Travis had brought me lots of moments of joy over the last couple weeks. I was being cared for in ways I hadn’t been in so long. Ways that Mandy and Leena had tried, and I’d refused. But ever since the moment he’d held me after he’d read my dad’s letter, and my normal shield had fallen apart, I found myself letting him do things for me without the huge protest I would normally have made.

Like bring me iced tea while I worked in the garden.

Like going with me to Chesire.

Like giving me chocolate crinkles.

Every time he did something for me, he went out of his way to make it feel like it wasn’t an imposition. That it wasn’t strictly for me. That it was just something he was doing and would do for anybody. But he wasn’t bringing Violet iced tea while she did her homework. He wasn’t buying cookies for her. Sure, he’d bring Dawson a beer if they both happened to be at home in front of the TV, but the things he did for me seemed… more.

Or maybe I just wanted them to be. I bounced between his kiss meaning everything and his kiss meaning nothing. Whenever my stupid heart landed on it being more, I reminded myself he wasn’t staying. That I wasn’t leaving. That we’d signed a contract which we should stick to. We were friends, just like he said, and that was a rare enough commodity in my life that I shouldn’t look for more out of it than what it simply was. Friendship.
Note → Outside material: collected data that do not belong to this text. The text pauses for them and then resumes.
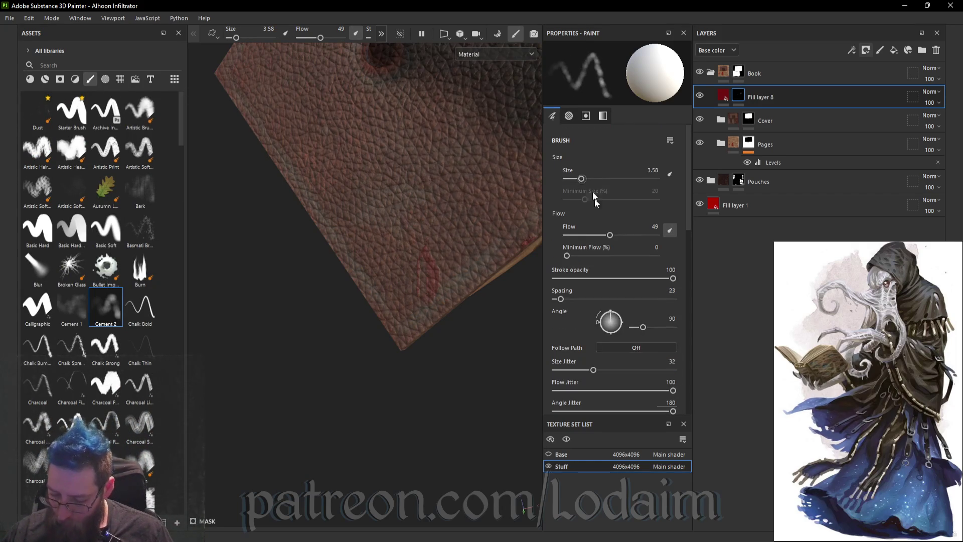
pyautogui.scroll(-3, 593, 197)
pyautogui.scroll(2, 623, 337)
pyautogui.scroll(-2, 602, 361)
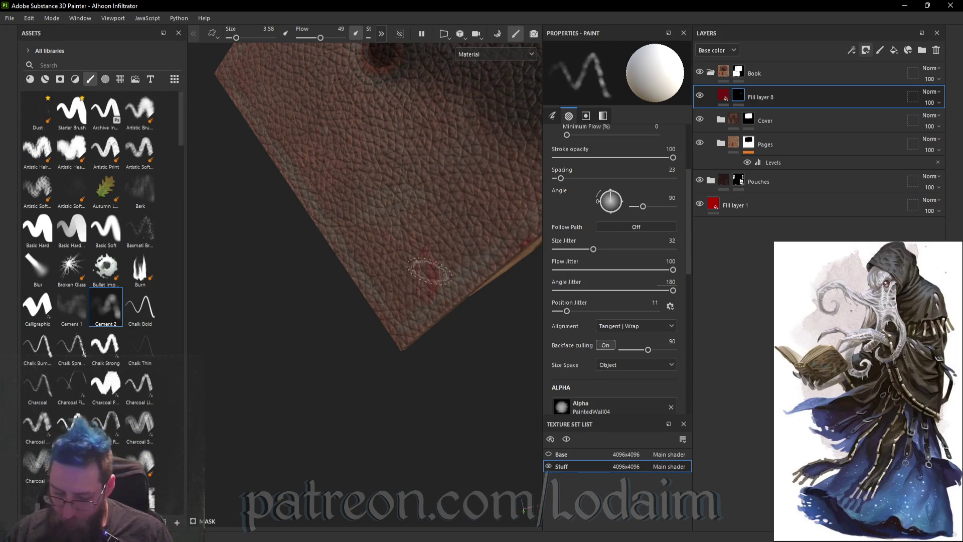
pyautogui.scroll(2, 429, 271)
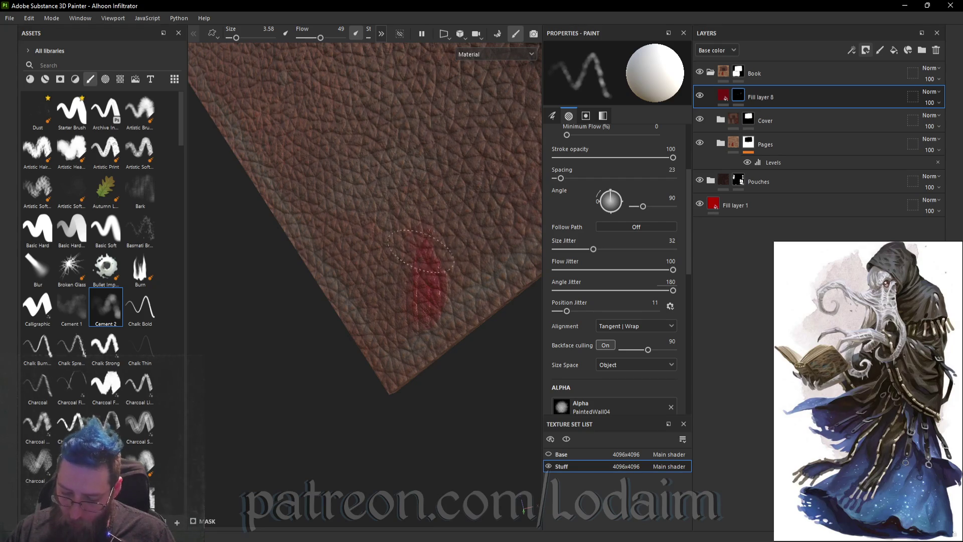
pyautogui.moveTo(427, 222)
pyautogui.keyDown('alt'); pyautogui.mouseDown()
pyautogui.moveTo(462, 347)
pyautogui.moveTo(456, 243)
pyautogui.moveTo(471, 191)
pyautogui.mouseUp(); pyautogui.keyUp('alt')
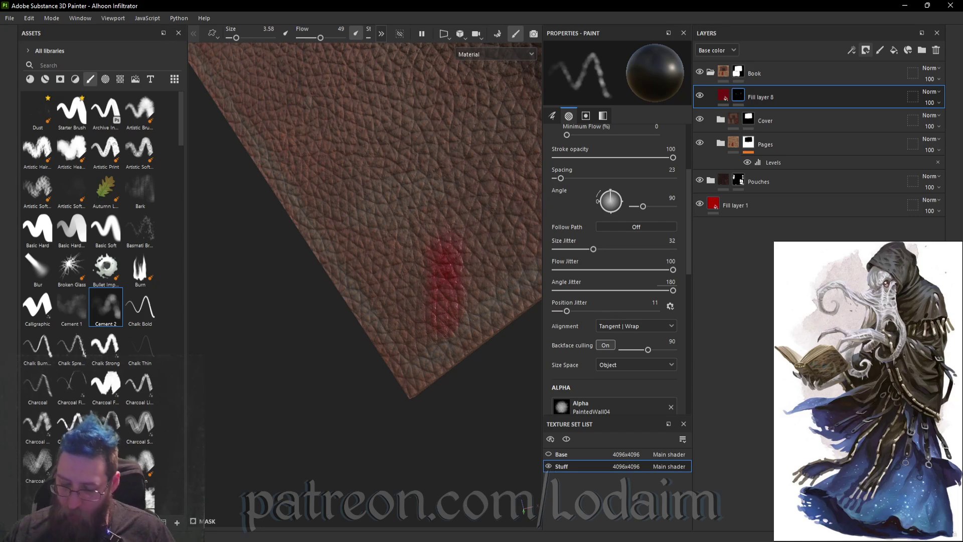
pyautogui.scroll(-5, 504, 368)
pyautogui.moveTo(504, 369)
pyautogui.keyDown('alt'); pyautogui.mouseDown()
pyautogui.moveTo(514, 344)
pyautogui.moveTo(242, 413)
pyautogui.moveTo(376, 311)
pyautogui.moveTo(537, 245)
pyautogui.moveTo(432, 288)
pyautogui.moveTo(312, 380)
pyautogui.moveTo(474, 315)
pyautogui.moveTo(441, 353)
pyautogui.moveTo(622, 356)
pyautogui.moveTo(432, 280)
pyautogui.moveTo(457, 408)
pyautogui.moveTo(433, 432)
pyautogui.moveTo(406, 416)
pyautogui.mouseUp(); pyautogui.keyUp('alt')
I told myself that, but my body and soul knew I lied.

I was still trying to tell myself the same thing as he drove the next day to Cheshire Correctional Institution. I’d said I’d drive, but he’d just given me a look, and I’d caved, when even three weeks ago, I would have argued until I’d frustrated both of us. But the truth was, I wasn’t sure I would have been able to drive anyway, because the stress of the trip had my insides curled up into a tight fist that wouldn’t relax, no matter the stretches or breathing techniques I used.

I’d felt some relief from the pain in the last few days. It had taken me overcoming a whole host of inhibitions to use the pelvic wand the physical therapist gave me, but I was using it. Between those internal stretches, the yoga-type stretches, the progesterone IUD, and the pain meds, there were a lot of days where the ache was just at the back of my brain as a vague reminder it was there instead of the all-intensive stabbing sensation requiring more energy than I had. It allowed me to not dwell on thoughts of what the adenomyosis meant for my future, and children, and cancer. The small relief was welcome.

Once we arrived at the jail, we signed in and were asked a host of questions about our travel and our health before going past the metal detectors to where a guard led us to a visitation room. We sat down, and I didn’t realize I was twisting my ring around my thumb until Travis put his hands over mine. “Just remember, we can leave at any time. But maybe we should have a safe word in case you want to go but feel like you can’t just say it.”